## Exercise details
From the first line to the last, write out the listing exactly.

## Provided data
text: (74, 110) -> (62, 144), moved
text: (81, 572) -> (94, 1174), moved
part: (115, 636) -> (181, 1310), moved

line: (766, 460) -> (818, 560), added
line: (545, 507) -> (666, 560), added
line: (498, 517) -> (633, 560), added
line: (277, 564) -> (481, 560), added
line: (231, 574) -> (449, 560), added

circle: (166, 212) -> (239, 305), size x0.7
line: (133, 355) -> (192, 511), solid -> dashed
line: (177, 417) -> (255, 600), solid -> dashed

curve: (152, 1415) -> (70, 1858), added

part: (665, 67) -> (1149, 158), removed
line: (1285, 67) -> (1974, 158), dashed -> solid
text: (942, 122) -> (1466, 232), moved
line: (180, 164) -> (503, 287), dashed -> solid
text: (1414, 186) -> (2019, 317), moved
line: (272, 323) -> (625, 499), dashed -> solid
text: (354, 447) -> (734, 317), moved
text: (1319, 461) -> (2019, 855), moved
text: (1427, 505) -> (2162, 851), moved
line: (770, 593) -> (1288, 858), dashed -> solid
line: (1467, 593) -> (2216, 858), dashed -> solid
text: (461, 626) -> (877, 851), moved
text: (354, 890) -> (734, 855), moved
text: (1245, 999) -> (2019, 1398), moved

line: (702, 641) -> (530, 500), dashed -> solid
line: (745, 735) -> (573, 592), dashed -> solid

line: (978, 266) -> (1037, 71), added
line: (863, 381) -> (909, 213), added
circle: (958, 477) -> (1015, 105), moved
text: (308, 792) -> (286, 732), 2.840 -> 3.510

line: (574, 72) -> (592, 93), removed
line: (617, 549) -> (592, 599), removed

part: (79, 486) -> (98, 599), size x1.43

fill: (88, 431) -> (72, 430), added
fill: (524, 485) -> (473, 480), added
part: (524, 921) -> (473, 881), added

## Final answer
text: (74, 110) -> (62, 144), moved
text: (81, 572) -> (94, 1174), moved
part: (115, 636) -> (181, 1310), moved

line: (766, 460) -> (818, 560), added
line: (545, 507) -> (666, 560), added
line: (498, 517) -> (633, 560), added
line: (277, 564) -> (481, 560), added
line: (231, 574) -> (449, 560), added

circle: (166, 212) -> (239, 305), size x0.7
line: (133, 355) -> (192, 511), solid -> dashed
line: (177, 417) -> (255, 600), solid -> dashed

curve: (152, 1415) -> (70, 1858), added

part: (665, 67) -> (1149, 158), removed
line: (1285, 67) -> (1974, 158), dashed -> solid
text: (942, 122) -> (1466, 232), moved
line: (180, 164) -> (503, 287), dashed -> solid
text: (1414, 186) -> (2019, 317), moved
line: (272, 323) -> (625, 499), dashed -> solid
text: (354, 447) -> (734, 317), moved
text: (1319, 461) -> (2019, 855), moved
text: (1427, 505) -> (2162, 851), moved
line: (770, 593) -> (1288, 858), dashed -> solid
line: (1467, 593) -> (2216, 858), dashed -> solid
text: (461, 626) -> (877, 851), moved
text: (354, 890) -> (734, 855), moved
text: (1245, 999) -> (2019, 1398), moved

line: (702, 641) -> (530, 500), dashed -> solid
line: (745, 735) -> (573, 592), dashed -> solid

line: (978, 266) -> (1037, 71), added
line: (863, 381) -> (909, 213), added
circle: (958, 477) -> (1015, 105), moved
text: (308, 792) -> (286, 732), 2.840 -> 3.510

line: (574, 72) -> (592, 93), removed
line: (617, 549) -> (592, 599), removed

part: (79, 486) -> (98, 599), size x1.43

fill: (88, 431) -> (72, 430), added
fill: (524, 485) -> (473, 480), added
part: (524, 921) -> (473, 881), added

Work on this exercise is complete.